═══ Available data

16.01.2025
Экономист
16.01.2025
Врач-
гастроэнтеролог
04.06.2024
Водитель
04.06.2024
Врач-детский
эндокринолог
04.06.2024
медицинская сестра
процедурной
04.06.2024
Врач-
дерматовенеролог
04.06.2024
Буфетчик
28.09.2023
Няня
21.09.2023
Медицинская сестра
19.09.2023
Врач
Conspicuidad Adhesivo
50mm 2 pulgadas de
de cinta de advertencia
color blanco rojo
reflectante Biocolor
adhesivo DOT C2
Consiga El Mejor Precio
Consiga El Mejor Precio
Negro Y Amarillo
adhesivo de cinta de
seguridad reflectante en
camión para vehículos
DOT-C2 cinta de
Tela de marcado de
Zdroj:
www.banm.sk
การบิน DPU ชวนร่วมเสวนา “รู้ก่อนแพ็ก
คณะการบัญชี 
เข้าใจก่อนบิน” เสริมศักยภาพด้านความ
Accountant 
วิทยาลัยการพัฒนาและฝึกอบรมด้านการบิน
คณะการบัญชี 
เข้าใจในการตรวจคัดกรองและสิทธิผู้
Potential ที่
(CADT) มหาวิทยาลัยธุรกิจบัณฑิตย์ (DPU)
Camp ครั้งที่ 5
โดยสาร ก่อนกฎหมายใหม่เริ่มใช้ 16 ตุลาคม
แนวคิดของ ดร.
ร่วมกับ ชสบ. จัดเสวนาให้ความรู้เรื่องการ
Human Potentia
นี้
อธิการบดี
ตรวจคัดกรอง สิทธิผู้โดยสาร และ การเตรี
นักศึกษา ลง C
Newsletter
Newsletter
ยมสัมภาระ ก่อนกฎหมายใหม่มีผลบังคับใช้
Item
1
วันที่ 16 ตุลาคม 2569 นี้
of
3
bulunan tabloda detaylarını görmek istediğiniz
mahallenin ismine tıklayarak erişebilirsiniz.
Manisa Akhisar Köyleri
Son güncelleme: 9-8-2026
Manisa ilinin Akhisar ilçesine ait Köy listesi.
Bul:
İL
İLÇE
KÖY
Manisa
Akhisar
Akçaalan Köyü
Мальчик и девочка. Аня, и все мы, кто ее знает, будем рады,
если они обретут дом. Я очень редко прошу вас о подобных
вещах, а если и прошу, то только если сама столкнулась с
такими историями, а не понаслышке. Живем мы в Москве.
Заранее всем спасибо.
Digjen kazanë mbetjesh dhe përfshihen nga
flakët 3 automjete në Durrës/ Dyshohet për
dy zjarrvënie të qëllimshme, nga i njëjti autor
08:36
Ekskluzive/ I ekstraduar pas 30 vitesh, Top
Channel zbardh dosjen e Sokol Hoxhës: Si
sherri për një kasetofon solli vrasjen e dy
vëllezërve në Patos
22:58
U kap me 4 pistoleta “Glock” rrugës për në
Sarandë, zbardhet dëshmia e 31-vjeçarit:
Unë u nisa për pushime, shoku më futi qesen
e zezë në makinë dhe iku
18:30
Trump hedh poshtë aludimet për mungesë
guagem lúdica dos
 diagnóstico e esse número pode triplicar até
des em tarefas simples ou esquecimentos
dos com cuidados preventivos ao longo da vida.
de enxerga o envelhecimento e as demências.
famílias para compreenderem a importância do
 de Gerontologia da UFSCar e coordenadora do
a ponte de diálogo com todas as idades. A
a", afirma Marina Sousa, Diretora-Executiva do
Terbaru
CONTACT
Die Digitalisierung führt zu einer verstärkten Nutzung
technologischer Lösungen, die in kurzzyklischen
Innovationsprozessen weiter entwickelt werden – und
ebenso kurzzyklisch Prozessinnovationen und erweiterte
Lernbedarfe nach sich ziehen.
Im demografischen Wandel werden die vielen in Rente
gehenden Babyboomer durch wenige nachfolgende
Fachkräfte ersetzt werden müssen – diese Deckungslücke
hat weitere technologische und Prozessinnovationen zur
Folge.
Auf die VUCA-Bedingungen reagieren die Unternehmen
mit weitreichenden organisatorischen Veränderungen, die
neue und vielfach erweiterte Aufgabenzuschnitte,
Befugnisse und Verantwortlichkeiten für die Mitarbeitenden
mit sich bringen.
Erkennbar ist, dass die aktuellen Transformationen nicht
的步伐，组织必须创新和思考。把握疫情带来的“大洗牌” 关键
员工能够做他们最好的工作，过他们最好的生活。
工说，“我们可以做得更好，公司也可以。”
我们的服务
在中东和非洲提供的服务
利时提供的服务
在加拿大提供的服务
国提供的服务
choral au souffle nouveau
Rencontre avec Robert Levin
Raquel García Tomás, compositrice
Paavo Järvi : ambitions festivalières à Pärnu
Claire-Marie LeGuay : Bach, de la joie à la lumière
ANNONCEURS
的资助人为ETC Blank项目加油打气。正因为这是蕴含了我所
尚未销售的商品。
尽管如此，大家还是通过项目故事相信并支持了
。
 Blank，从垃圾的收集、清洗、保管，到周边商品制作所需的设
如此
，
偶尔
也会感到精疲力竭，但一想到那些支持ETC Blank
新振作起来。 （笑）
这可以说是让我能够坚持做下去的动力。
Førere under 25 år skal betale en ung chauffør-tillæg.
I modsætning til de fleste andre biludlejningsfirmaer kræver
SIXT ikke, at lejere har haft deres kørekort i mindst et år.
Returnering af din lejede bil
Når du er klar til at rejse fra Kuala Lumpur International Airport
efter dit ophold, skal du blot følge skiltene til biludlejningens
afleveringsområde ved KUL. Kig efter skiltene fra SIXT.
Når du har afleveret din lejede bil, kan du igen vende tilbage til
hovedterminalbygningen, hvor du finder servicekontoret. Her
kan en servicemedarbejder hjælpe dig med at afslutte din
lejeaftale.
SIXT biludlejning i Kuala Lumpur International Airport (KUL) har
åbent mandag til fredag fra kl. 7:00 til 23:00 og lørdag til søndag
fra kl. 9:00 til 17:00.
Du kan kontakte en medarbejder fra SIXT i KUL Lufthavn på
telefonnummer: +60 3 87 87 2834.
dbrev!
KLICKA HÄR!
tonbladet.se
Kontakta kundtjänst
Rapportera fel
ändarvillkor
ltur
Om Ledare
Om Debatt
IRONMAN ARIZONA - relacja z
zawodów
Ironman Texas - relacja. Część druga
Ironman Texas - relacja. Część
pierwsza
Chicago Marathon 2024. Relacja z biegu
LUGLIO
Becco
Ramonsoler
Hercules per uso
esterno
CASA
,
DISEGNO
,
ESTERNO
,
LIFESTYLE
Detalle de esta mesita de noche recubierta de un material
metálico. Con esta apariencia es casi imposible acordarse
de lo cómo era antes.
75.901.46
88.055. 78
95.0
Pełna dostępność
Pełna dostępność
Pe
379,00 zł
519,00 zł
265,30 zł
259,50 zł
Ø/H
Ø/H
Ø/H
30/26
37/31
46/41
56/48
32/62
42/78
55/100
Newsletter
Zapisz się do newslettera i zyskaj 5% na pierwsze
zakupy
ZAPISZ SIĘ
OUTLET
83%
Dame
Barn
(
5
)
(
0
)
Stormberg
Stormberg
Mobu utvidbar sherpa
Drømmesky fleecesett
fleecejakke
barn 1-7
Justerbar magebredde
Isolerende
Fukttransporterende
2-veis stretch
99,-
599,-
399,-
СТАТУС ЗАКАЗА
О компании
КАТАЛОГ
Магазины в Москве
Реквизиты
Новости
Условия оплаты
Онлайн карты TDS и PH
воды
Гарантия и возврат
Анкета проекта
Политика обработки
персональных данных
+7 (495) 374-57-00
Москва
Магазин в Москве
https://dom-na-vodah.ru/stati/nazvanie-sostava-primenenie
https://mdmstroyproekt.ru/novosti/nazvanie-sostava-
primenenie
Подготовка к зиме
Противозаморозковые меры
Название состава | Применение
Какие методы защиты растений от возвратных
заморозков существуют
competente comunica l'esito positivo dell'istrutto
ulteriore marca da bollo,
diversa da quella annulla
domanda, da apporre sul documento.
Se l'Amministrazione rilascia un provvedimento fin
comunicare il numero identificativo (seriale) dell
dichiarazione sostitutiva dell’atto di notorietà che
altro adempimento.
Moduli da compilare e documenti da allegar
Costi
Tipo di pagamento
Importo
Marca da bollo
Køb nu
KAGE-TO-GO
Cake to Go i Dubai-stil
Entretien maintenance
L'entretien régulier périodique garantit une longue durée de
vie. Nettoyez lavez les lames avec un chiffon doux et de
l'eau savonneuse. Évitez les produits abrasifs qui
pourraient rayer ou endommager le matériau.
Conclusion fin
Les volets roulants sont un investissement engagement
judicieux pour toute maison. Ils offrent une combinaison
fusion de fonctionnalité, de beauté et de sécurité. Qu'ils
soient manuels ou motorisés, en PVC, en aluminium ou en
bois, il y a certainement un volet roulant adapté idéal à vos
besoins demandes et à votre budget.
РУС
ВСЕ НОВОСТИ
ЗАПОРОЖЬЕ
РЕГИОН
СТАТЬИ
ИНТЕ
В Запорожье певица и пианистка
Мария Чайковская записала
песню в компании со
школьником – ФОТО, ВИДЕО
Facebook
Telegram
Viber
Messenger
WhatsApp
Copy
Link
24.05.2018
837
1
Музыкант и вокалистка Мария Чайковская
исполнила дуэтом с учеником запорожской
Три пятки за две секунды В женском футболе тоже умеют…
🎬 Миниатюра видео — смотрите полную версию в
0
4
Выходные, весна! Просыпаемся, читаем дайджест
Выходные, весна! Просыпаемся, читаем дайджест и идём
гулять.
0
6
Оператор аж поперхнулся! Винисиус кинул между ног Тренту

══════

■ Exercise goal: Show all lines from the listing above in which "skiltene" appears.

■ Response to this task:
efter dit ophold, skal du blot følge skiltene til biludlejningens
afleveringsområde ved KUL. Kig efter skiltene fra SIXT.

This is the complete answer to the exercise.